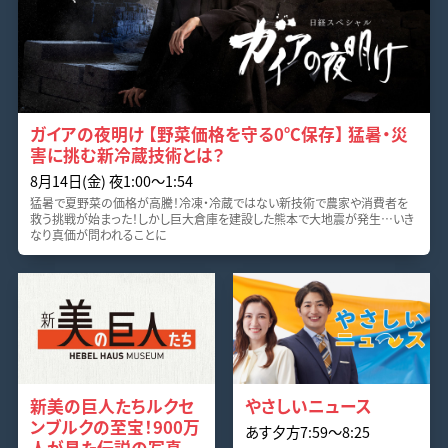
ガイアの夜明け 【野菜価格を守る0℃保存】 猛暑・災
害に挑む新冷蔵技術とは？
8月14日(金) 夜1:00〜1:54
猛暑で夏野菜の価格が高騰！冷凍・冷蔵ではない新技術で農家や消費者を
救う挑戦が始まった！しかし巨大倉庫を建設した熊本で大地震が発生…いき
なり真価が問われることに
新美の巨人たちルクセ
やさしいニュース
ンブルクの至宝！900万
あす夕方7:59〜8:25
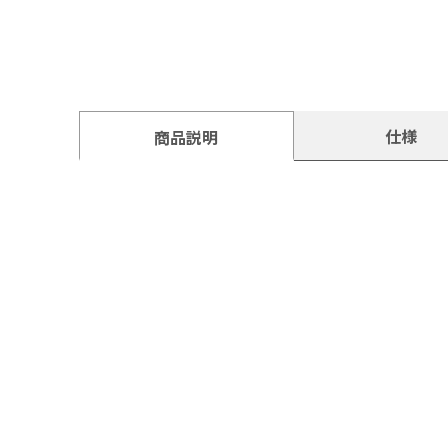
仕様
商品説明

**EXERCISE:** Each record above is to be returned unchanged, while any picture it holds stays out.

**RESULT OF THE EXERCISE:**
ガイアの夜明け 【野菜価格を守る0℃保存】 猛暑・災
害に挑む新冷蔵技術とは？
8月14日(金) 夜1:00〜1:54
猛暑で夏野菜の価格が高騰！冷凍・冷蔵ではない新技術で農家や消費者を
救う挑戦が始まった！しかし巨大倉庫を建設した熊本で大地震が発生…いき
なり真価が問われることに
新美の巨人たちルクセ
やさしいニュース
ンブルクの至宝！900万
あす夕方7:59〜8:25
仕様
商品説明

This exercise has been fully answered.